Und dann der Schrott mit Fafners Gold: Den Nibelungen, irgendwelchen neblig-schemenhaften Geistkriegern, soll’s gehört haben, der Drache Fafner hätte es geraubt, mit einem Fluch sei es behaftet gewesen, wer hat sich nur all diesen Mist ausgedacht?
Fafner und sein Bruder Regin hatten den Schatz von Wotan, Hödur und Loki als Wergeldzahlung erhalten. Ortr nämlich, Fafners und Regins Vater, war von den Asen erschlagen worden. Fafner betrog lediglich seinen Bruder um dessen Anteil, so daß Regin Sigurd (Siegfried) aufhetzte, Fafner zu erschlagen. Und wie das vor sich ging, dramatisiert der Film unzulässig. Fafner wurde von dem jungen Recken keineswegs herausgefordert oder provoziert. Siggi lag von Anfang an in einem Hinterhalt, einer Grube, die der Drache auf dem Weg überquerte. Der Drache wollte saufen, schlurfte zum Fluß, kroch dabei über die tückische Grube, ahnte nichts Böses und bekam plötzlich ein Schwert ins Drachenherz. So war’s gewesen.

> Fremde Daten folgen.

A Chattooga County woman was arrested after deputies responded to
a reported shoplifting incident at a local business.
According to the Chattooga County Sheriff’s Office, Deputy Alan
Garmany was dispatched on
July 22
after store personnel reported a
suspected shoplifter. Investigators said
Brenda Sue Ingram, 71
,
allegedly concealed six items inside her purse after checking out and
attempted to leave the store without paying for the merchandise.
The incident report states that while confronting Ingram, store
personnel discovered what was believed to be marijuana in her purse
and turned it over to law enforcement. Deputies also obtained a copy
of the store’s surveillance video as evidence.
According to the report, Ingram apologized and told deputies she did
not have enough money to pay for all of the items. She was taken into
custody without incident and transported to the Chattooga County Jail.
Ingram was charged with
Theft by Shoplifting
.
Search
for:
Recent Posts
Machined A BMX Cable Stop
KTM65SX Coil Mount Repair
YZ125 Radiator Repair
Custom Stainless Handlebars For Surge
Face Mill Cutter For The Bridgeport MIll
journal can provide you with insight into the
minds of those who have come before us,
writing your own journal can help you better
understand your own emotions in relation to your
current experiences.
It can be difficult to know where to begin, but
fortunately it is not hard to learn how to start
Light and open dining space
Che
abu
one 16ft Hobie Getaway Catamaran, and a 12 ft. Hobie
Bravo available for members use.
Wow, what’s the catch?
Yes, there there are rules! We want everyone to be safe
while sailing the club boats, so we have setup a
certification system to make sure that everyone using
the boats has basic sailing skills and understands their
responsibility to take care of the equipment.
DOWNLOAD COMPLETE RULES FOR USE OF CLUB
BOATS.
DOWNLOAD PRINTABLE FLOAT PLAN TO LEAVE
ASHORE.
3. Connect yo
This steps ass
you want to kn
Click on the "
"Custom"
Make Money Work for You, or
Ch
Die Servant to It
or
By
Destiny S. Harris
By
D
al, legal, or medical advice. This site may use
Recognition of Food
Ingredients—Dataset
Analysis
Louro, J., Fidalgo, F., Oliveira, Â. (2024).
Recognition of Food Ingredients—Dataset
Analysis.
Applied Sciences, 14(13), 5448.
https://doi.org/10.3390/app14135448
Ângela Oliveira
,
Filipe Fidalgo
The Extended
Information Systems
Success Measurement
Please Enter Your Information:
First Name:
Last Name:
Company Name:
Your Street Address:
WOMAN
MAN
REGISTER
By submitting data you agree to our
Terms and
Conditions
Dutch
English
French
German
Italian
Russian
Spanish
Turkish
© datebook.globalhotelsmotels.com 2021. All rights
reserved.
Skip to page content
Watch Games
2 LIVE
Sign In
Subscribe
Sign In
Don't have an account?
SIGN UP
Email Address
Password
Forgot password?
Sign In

Aber man muß ja an die Zuschauer denken. Denen muß ’was geboten werden. Und zwar etwas, was sie sehen wollen. Und was wollen sie sehen? Blut, Gewalt, Sex und nochmals Blut! Ohne Rücksicht auf Verluste!
Literaturhistorische Phantastereien, daß irgendwelche sächsischen Zwillingskönige Burgund bedroht hätten, entbehren gleichfalls jeder Grundlage. Lüdeger und Lüdegast waren dänische und sächsische Könige, die sich verbündeten. Kann man das nicht so zum Ausdruck bringen? Warum dieses Dazugeschmiere, wo es doch weder von der Dramaturgie her, noch von den filmischen Gegebenheiten einen nachvollziehbaren Grund dazu gab?
Ähnlich der Schwachsinn um die Freiung auf Island. Dort wurde keineswegs mit einer Doppelaxt aufeinander eingedroschen um hernach gemeinsam einen Wasserfall hinunterzustürzen. Eher fand eine Art Kreisspartakiade statt: Steineweitwurf, Speerweitwurf und ähnliches. Doch das ist ja nicht spektakulär genug!
Es gab noch einige dieser Ungereimtheiten. Es lohnt nicht, ihnen im Einzelnen nachzugehen.
Was blieb unterm Strich? Ein drittklassiger Ritterschinken ohne Seele, Herz und Verstand. Man sollte ihn einmal gesehen haben. Aber man kann es ruhigen Gewissens bei diesem einen Male belassen.